Viewers can ask questions at any time during the machines' demonstrations. And they can see it, and the product, up close. That's thanks to the use of several cameras. "It's very interactive," says Tim Van Win. "We can show all kinds of different cuts and parts of the machine. We also explain, in detail, how to operate and maintain the machines." FAM has all the machines available in the lab. They not only demonstrate these. They also provide implementation support and product development - all digitally. "Along with the client, we develop the perfect cut."
The second machine on display is the Dorphy. This has several sets of knives. You can use these to slice, shred, cube, and cut fries of all different sizes. Slicers are central to any processing machine. These are shown during a close-up of the open machine. Stumabo, FAM's sister company, produces this component for all the machines. After demonstrating the machines, there's plenty of opportunity for questions or additional explanations. And FAM allows sufficient time for this.

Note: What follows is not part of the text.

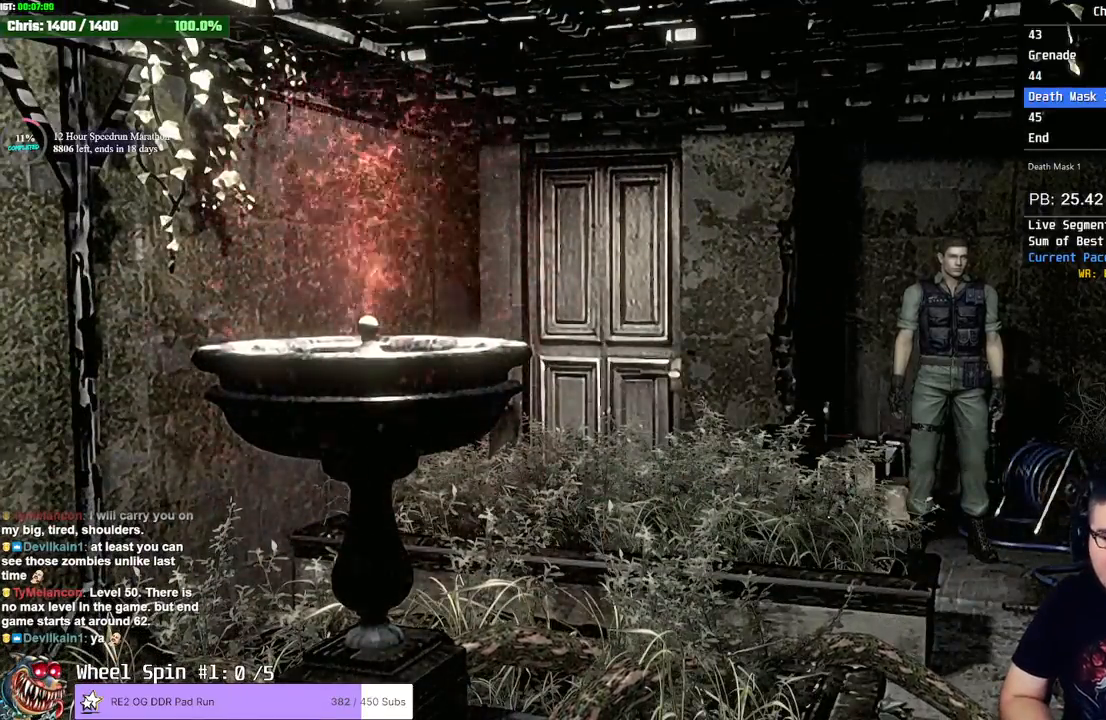
{"dt_ms": 500, "buttons": ["SQUARE", "DPAD_UP"], "left_stick": "center", "right_stick": "center", "events": []}
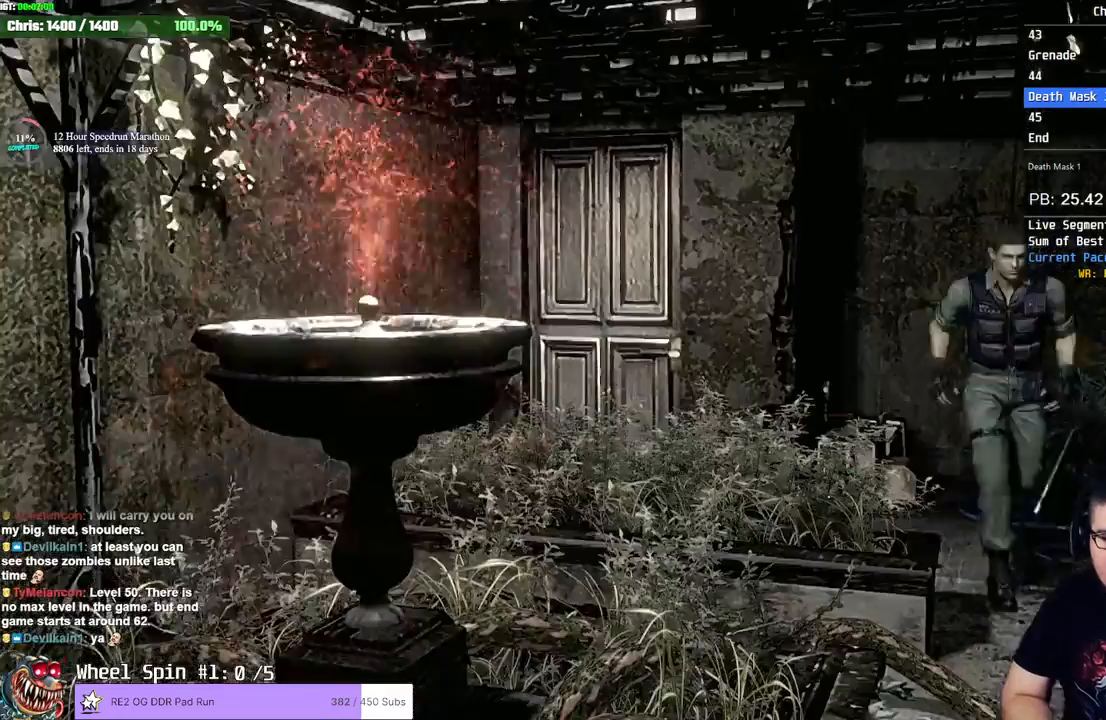
{"dt_ms": 500, "buttons": ["SQUARE", "DPAD_UP"], "left_stick": "center", "right_stick": "center", "events": [[133, "DPAD_RIGHT", "down"], [283, "DPAD_RIGHT", "up"]]}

“By offering processing tests, we can support companies in their quest for the best cut. We don't see ourselves as salespeople but as advisors. We, along with the clients, look for the right solution," says Tim.
"Even if the requirements are very high. We've built up knowledge over all these years. We use that to provide every solution. And if we don't have it, we develop it."
“Even now, during the pandemic, businesses can approach us. And we can digitally share our passion with food industry companies. As well as our know-how, quality, experience, and new ideas," Tim and Bent conclude.